Lose control to gain knowledge: participatory design
Monday, 8 November 2021
What does it feel like to hand over control and do participatory design research with the same participants for over two years? PhD student Peter Glick talks about his experience creating My Care Budget, a wiki to help people manage their Personal Health Budget (PHB) or care budget.
Participatory Design. Co-production. Co-design.
‘Go to’ words for research these days. They can be used to label a wide range of interactions, perhaps to describe a workshop where the participants participate, leave, never to be called on again. So how about when your participants continue to be involved with your research for over two years? When your participants decide when the next meeting should be and who should be invited? When your participants suggest an intervention and they then design, test, and promote it?
Welcome to www.mycarebudget.org. A wiki conceived, designed, structured and populated by the participants as part of my PhD project. It contains over 75 essential documents for running a care budget, especially those that are used to employ Personal Assistants or carers.
What is a Personal Health Budget?
A Personal Health Budget (PHB) or care budget allows people to manage their healthcare and support such as treatments, equipment and personal care. This means for example employing their own carers and personal assistants. However, for many people once they are given the budget, they don’t receive any guidance on how to spend it. They are left with the responsibility of employing people, writing staff contracts, and practically running a business. This can be a daunting task.
As described by one of the participants, My Care Budget is an “online peer support community platform that enables PHB users to share useful policies, documents and templates that have helped them manage their PHB for the benefit of other PHB users.” Launched in September 2021, it has over a thousand active users after just 6 weeks, predominantly in the UK but also Europe, US and Australia.
Playing a key role in the research
So how did the project’s participants come to play such a key role? Well one reason is they had a vested interest in the project. They were not passing through the research, instead, they were passionate about how it could help them to virtually mentor those newcomers to a life of care. They are not interested in my research per se, but are avid for its outcomes. I also see my role in this research as an active facilitator, in that I support and engineer the project and its engagements, I code, I project manage. I also prompt, cajole and act when I feel it’s time to act. I endeavour to be sensitive around the participants’ lives of 24/7 care, their priorities and to treat them as individuals - they might not have time to write the content for webpages, and they may have little interest in learning how to build a wiki, but they do want to help others.
Handing over control of my research
However. . . handing over control of ‘my’ research can be hard.

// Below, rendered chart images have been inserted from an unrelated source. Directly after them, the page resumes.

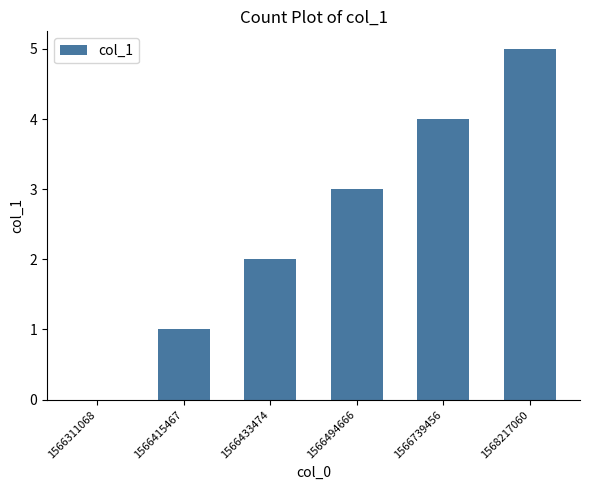

True or false: the data shows 1 at 1566739456.

False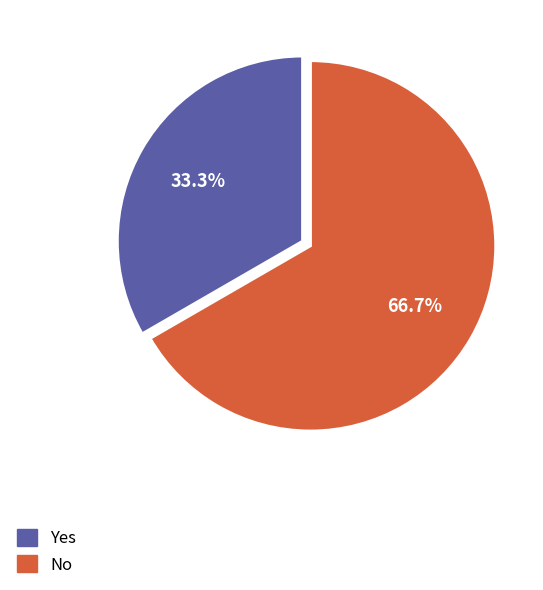

Between No and Yes, which is larger?

No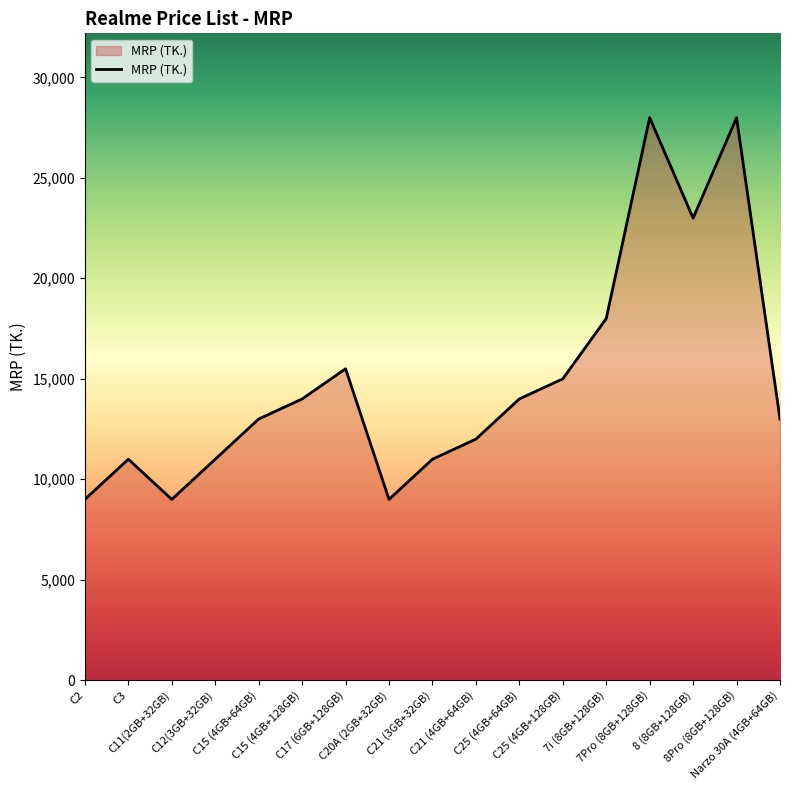

How many categories are shown in the chart?

17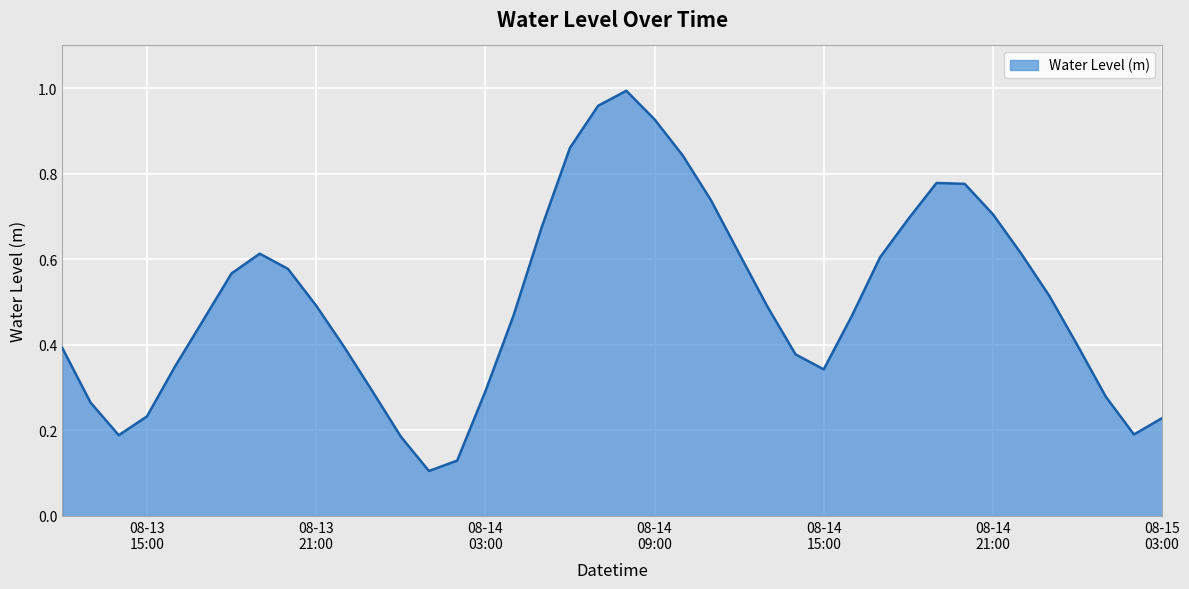

Does the chart have visible grid lines?

Yes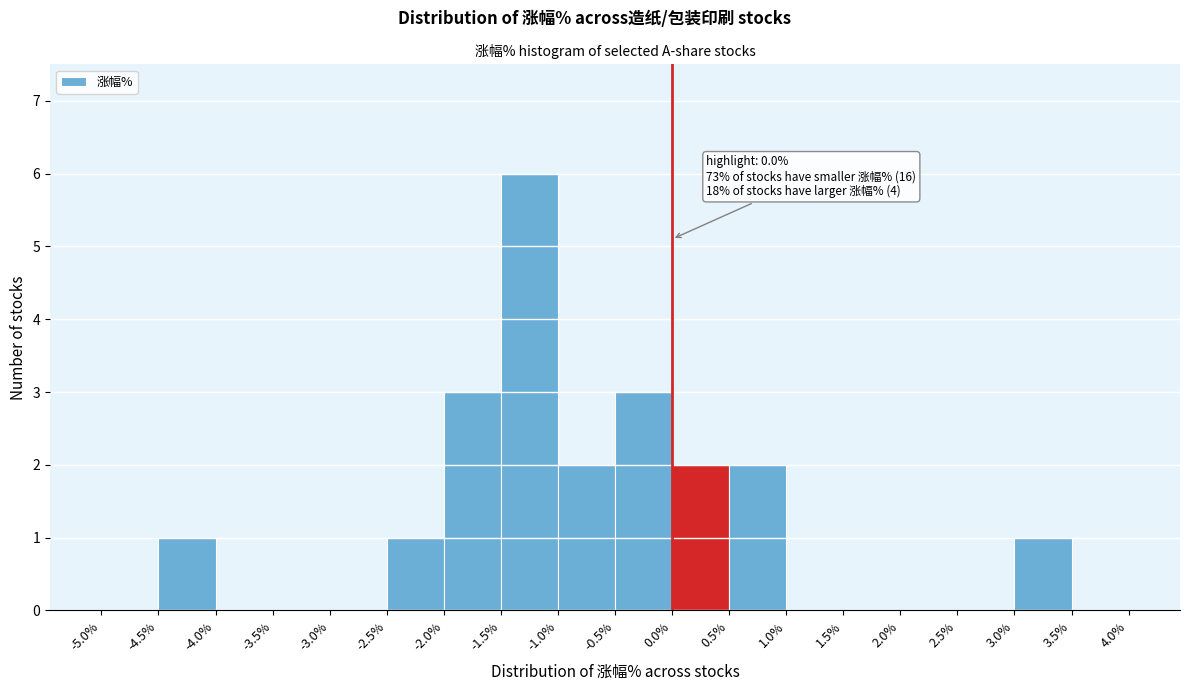

Over which range of the x-axis is the bar tallest?

-1.5% to -1.0%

After all, I’m the one putting in all the months of organising and writing, I know where I want the research to aim at. Allowing the project’s participants to dictate otherwise generated mixed emotions. For example, one meeting with the citizen participants and their healthcare authorities was especially key to me, as I saw it being an opportunity to hear the antagonism on both sides being vented, but the participants were adamant that I was not to seek consent from their authorities’ as “…if they knew we were taking notes and analysing what they were saying they would not say anything”. Of course, they were correct. Yes, I felt I lost valuable data, but the participants had experience of recording meetings and the authorities walking away when they found out.
In another example, I wanted the wiki to be completely open, so no one needed to register to download its content. The majority of the project’s participants disagreed, saying that it would devalue the content, so I created a registration process. Through handing control of the wiki to the participants, they gained a sense of ownership, as they could see their suggestions being incorporated into its design. Once launched, they were quick to spread the word about it, posting blogs that discussed it, wrote tweets about it, talked about it in meetings with their healthcare authorities.
So yes, I lost control with aspects of my research by handing it over to the participants, but I gained knowledge from them. They had experienced this domain of research in ways I never had and never would. I found myself trusting their views, the research turning in directions that I would not have planned by myself.
Addressing changes that matter
I’m hardly alone with this stance. Eminent authors such as Bødker & Kyng lament Participatory Design being used as a tool that begins and ends its deployment within a project (Bødker & Kyng, 2018), lacking consideration for sustainment of relationships after the research closes. They see its focus turned to the design process and the participation itself, rather than its original democratic consideration for the learning and empowerment of the worker/user.
The authors argue that Participatory Design “that matters should address changes that matter”, with the researchers as activists “working for a vision that they believe in, a vision of great importance to them, and of great importance to their partners”. This extends to their further concerns that Participatory Design is turning its back on groups immersed in conflict and tensions, resulting in a focus on outcomes formed out of co-creation, not a focus that “exposes differences and profound conflict”.
I’m with the authors on this. I have made a personal commitment to continue to offer the research’s artefacts such as www.mycarebudget.org past the end of the research. Hearing the participants’ stories of their struggles with authorities can be distressing, but it affirms that aspect of my own personal life and continues to drive me forward to make positive change, no matter how small, where I can.